_WHAT IS BEING ASKED_.
Return verbatim the lines of the data below, from the line containing "Porsche 911 Carrera S Cabriolet" to the line containing "Get a quote", including both of those lines.
*** Begin section ***
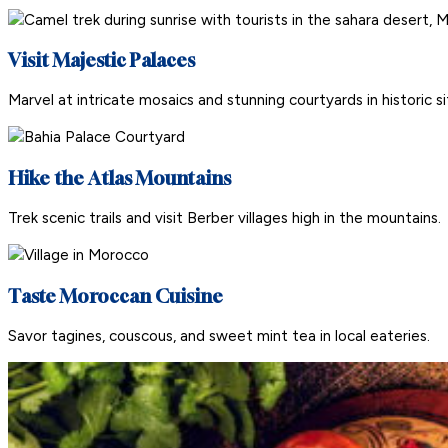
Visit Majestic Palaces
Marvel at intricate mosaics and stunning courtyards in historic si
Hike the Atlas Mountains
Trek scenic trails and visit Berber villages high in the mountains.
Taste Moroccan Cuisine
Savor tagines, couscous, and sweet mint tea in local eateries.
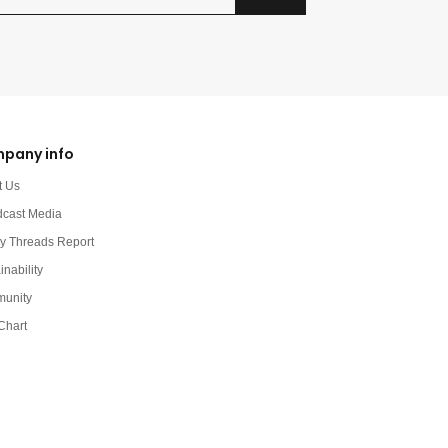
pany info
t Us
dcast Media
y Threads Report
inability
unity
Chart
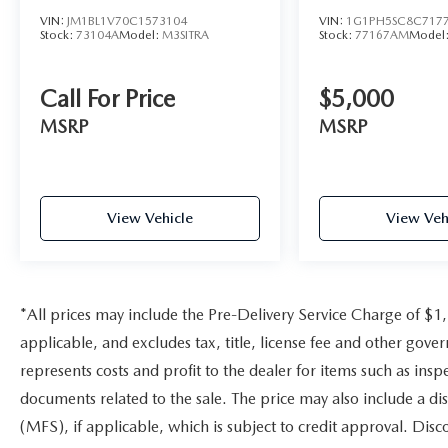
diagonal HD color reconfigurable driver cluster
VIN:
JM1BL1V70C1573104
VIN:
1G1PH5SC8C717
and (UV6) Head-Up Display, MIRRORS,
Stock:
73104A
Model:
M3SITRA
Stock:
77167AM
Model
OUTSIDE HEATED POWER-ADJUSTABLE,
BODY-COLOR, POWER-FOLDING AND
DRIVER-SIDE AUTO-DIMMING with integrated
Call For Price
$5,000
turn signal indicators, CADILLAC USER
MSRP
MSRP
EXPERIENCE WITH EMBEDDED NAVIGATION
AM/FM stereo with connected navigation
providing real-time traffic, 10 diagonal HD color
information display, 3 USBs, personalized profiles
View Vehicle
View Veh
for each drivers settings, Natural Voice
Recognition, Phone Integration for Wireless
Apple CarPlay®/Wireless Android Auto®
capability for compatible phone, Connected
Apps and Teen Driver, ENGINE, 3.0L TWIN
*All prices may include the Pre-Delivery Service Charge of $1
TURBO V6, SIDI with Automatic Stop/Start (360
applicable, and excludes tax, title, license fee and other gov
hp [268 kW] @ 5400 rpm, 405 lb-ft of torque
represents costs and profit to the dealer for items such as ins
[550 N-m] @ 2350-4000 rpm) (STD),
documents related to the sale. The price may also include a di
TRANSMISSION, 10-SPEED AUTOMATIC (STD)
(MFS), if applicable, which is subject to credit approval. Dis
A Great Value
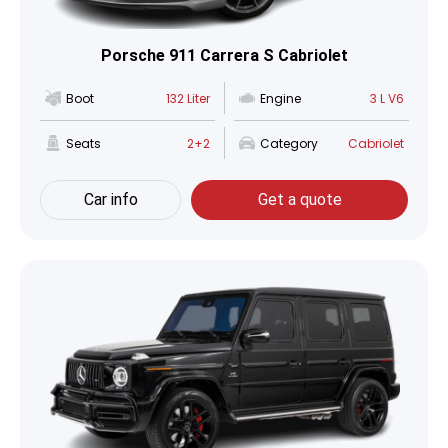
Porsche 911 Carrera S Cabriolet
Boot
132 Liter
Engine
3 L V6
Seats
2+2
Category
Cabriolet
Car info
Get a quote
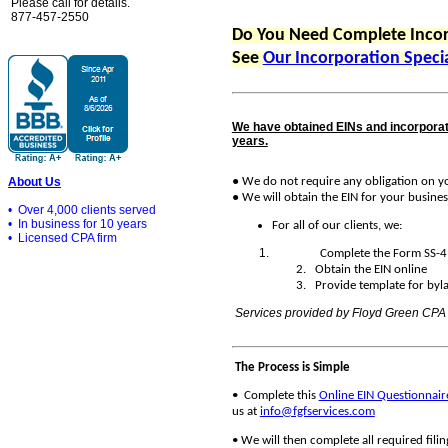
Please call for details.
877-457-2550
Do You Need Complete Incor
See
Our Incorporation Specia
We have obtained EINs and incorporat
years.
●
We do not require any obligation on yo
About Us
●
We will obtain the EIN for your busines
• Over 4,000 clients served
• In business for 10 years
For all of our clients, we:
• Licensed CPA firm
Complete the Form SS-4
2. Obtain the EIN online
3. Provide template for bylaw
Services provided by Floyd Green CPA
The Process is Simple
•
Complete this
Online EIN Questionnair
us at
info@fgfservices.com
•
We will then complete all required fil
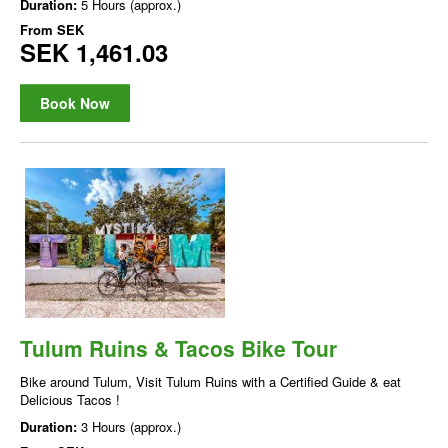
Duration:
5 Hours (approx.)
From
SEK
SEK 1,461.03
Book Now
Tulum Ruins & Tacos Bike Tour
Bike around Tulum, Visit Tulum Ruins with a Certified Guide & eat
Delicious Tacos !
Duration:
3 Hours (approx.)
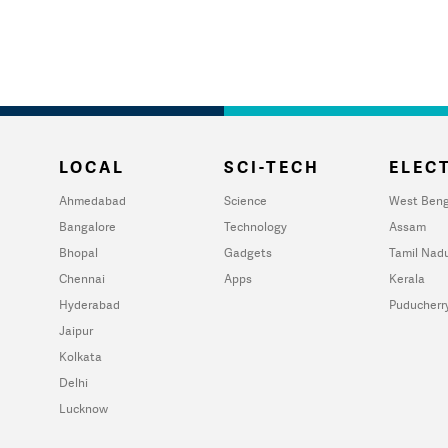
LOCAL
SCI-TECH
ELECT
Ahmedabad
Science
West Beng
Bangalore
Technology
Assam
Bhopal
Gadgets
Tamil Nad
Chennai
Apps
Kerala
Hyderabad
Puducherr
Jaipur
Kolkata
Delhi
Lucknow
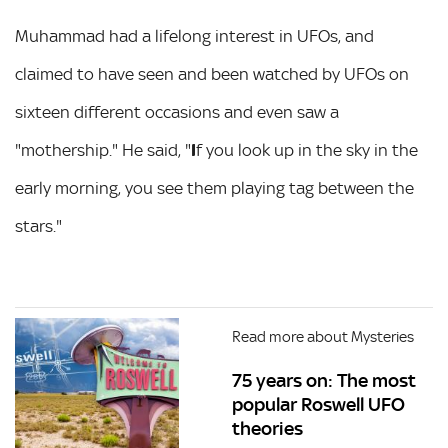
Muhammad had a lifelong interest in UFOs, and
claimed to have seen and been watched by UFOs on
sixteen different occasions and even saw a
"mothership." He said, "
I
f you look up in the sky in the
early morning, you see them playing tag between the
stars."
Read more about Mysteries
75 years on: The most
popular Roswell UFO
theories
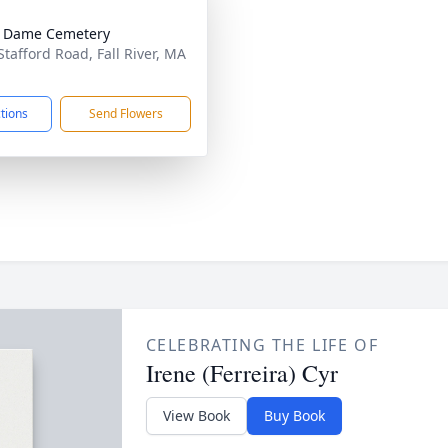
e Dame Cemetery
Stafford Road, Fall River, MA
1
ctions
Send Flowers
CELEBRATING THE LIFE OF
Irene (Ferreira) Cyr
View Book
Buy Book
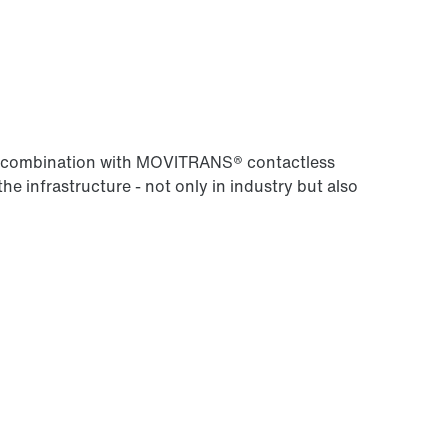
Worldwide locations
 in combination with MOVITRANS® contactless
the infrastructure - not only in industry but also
*** End section ***
_FINISHED EXERCISE_.
Porsche 911 Carrera S Cabriolet
Boot
132 Liter
Engine
3 L V6
Seats
2+2
Category
Cabriolet
Car info
Get a quote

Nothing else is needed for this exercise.